TUGAS A →
Tolong tuliskan kembali bagian teks tentang shalawat diiringi rebana di bawah, yaitu bentangan dari "Thursday, January 30, 2020" sampai dengan "ke dalam neraka.", tanpa mengubah satu kata pun.
TUGAS B →
Tolong lanjutkan teks tentang shalawat diiringi rebana di bawah, dimulai setelah kalimat terakhirnya.

TEKS LATIHAN →
/---

Thursday, January 30, 2020

Published January 30, 2020 by with 0 comment

Menjawab Tuduhan Haram Bershalawat Diiringi Rebana

Dalil yang Mengharamkan:
Nabi Saw dan para sahabat tidak pernah melakukan pembacaan shalawat dengan diiringi rebana sebagaimana yang banyak dilakukan orang saat ini. Perbuatan itu adalah bid’ah yang haram dilakukan dan pelakunya diancam masuk ke dalam neraka.
 
Jawaban:
Imam Syafi’i berkata:
 
كُلُّ مَا لَهُ مُسْتَنَدٌ مِنَ الشَّرْعِ فَلَيْسَ بِبِدْعَةٍ وَلَوْ لَمْ يَعْمَلْ بِهِ السَّلَفُ ِلأَنَّ تَرْكَهُمْ لِلْعَمَلِ بِهِ قَدْ يَكُوْنُ لِعُذْرٍِ قَامَ لَهُمْ فِي الْوَقْتِ أَوْ لِمَا هُوَ أَفْضَلُ مِنْهُ أَوْ لَعَلَّهُ لَمْ يَبْلُغْ جَمِيْعَهُمْ عِلْمٌ بِهِ -- الحافظ الغمار، إتقان الصنعة في تحقيق معنى البدعة، ص/٥
 
“Segala sesuatu yang memiliki dasar dari dalil-dalil syar’i, maka bukan termasuk bid’ah meskipun belum pernah dilakukan pada masa salaf. Karena sikap mereka yang meninggalkan hal tersebut terkadang karena ada uzur yang terjadi pada saat itu, atau karena ada amaliah lain yang lebih utama, dan atau barangkali hal itu belum terlintas di dalam pengetahuan mereka.”

\---

BAHAN YANG DISEDIAKAN →
/---

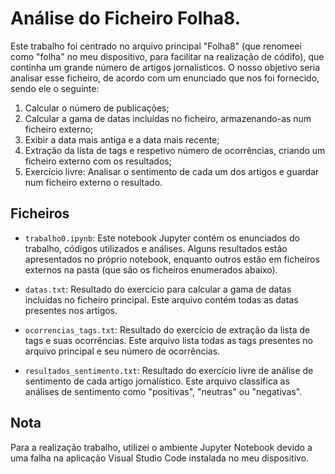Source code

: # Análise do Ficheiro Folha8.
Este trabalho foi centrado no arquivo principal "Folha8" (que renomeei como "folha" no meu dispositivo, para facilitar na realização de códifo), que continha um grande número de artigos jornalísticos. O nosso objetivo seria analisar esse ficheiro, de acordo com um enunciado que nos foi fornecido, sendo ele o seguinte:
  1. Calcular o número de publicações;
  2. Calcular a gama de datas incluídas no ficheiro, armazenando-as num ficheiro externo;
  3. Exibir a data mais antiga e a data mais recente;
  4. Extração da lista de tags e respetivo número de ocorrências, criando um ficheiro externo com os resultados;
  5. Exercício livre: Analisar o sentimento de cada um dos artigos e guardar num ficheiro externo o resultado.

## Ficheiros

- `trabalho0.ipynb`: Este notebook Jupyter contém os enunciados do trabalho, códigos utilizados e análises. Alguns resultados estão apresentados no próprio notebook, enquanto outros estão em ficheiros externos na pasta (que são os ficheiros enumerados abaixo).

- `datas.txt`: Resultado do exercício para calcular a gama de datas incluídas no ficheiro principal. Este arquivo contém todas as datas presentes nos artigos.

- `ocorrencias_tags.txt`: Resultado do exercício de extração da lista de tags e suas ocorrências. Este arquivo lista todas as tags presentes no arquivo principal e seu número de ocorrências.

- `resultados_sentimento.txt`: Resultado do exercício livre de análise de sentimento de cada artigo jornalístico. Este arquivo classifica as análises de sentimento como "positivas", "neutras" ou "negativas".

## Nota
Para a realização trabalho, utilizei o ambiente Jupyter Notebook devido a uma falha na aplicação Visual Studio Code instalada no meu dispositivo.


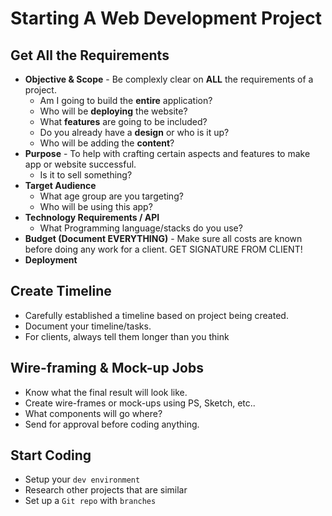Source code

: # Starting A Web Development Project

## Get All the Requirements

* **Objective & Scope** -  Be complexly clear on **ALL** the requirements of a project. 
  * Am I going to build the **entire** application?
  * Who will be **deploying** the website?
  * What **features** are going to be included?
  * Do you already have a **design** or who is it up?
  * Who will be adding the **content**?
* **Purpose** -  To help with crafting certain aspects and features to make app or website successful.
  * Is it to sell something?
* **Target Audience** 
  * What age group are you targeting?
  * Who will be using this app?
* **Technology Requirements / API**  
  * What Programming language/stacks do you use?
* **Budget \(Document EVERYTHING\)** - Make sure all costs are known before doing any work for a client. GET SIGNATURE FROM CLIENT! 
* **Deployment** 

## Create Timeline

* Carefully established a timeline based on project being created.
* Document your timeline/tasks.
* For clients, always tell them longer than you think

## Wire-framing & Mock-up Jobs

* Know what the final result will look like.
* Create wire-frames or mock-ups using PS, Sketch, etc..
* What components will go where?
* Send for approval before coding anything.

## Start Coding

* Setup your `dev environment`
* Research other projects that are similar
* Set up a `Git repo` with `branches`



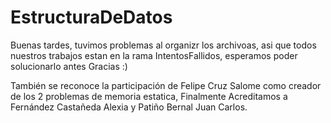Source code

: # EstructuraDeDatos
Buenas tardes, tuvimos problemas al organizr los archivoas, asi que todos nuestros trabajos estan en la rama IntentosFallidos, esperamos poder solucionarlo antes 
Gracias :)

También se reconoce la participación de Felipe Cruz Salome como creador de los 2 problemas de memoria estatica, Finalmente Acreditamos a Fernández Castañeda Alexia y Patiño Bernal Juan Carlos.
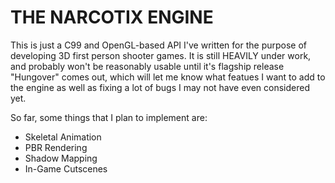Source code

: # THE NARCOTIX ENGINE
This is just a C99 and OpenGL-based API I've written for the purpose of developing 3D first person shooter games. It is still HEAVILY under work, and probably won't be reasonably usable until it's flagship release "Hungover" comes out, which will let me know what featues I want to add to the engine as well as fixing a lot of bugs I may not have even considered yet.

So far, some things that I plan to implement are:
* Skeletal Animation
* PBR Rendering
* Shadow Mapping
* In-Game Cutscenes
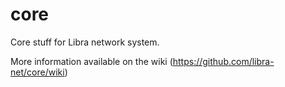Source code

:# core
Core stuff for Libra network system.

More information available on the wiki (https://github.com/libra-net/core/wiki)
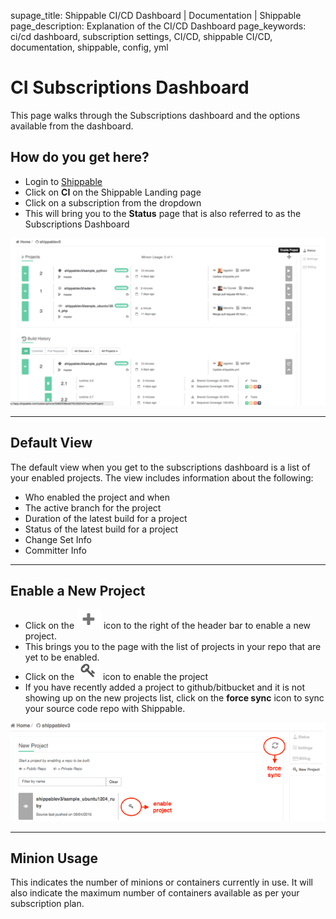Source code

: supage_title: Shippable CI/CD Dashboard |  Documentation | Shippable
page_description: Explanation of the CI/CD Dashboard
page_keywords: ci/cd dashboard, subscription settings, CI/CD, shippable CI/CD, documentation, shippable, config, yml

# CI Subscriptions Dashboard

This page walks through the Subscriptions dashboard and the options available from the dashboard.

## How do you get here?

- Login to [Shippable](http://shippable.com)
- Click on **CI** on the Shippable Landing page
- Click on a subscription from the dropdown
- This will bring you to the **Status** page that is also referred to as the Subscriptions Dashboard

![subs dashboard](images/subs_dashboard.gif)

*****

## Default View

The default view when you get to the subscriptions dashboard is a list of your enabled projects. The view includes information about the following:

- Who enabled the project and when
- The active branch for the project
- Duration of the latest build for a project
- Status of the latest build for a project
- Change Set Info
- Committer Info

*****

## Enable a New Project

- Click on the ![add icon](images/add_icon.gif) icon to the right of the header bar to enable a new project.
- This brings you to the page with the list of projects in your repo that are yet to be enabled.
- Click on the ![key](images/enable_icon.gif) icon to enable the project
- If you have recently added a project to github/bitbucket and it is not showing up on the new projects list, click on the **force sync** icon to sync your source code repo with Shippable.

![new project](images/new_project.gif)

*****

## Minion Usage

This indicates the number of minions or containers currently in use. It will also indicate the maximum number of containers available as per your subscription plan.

\---

HASIL A →
Thursday, January 30, 2020

Published January 30, 2020 by with 0 comment

Menjawab Tuduhan Haram Bershalawat Diiringi Rebana

Dalil yang Mengharamkan:
Nabi Saw dan para sahabat tidak pernah melakukan pembacaan shalawat dengan diiringi rebana sebagaimana yang banyak dilakukan orang saat ini. Perbuatan itu adalah bid’ah yang haram dilakukan dan pelakunya diancam masuk ke dalam neraka.

HASIL B →
 
Selain itu perlu dipahami bahwa dalam pembahasan hukum bershalawat dengan diiringi rebana ini tercakup di dalamnya dua hal, yakni bershalawat dan menabuh rebana. Kedua hal ini memiliki landasan di dalam syariat Islam.
 
a. Perintah Bershalawat
Allah Swt berfirman:
 
إِنَّ اللهَ وَمَلاَئِكَتَهُ يُصَلُّوْنَ عَلَى النَّبِيِّ، يَا أَيُّهَا الَّذِينَ آمَنُوْا صَلُّوْا عَلَيْهِ وَسَلِّمُوْا تَسْلِيْمًا

Sesungguhnya Allah dan malaikat-malaikat-Nya bershalawat untuk Nabi. Hai orang-orang yang beriman, bershalawatlah kamu untuk Nabi dan ucapkanlah salam penghormatan kepadanya. (QS. Al-Ahzab ayat 56)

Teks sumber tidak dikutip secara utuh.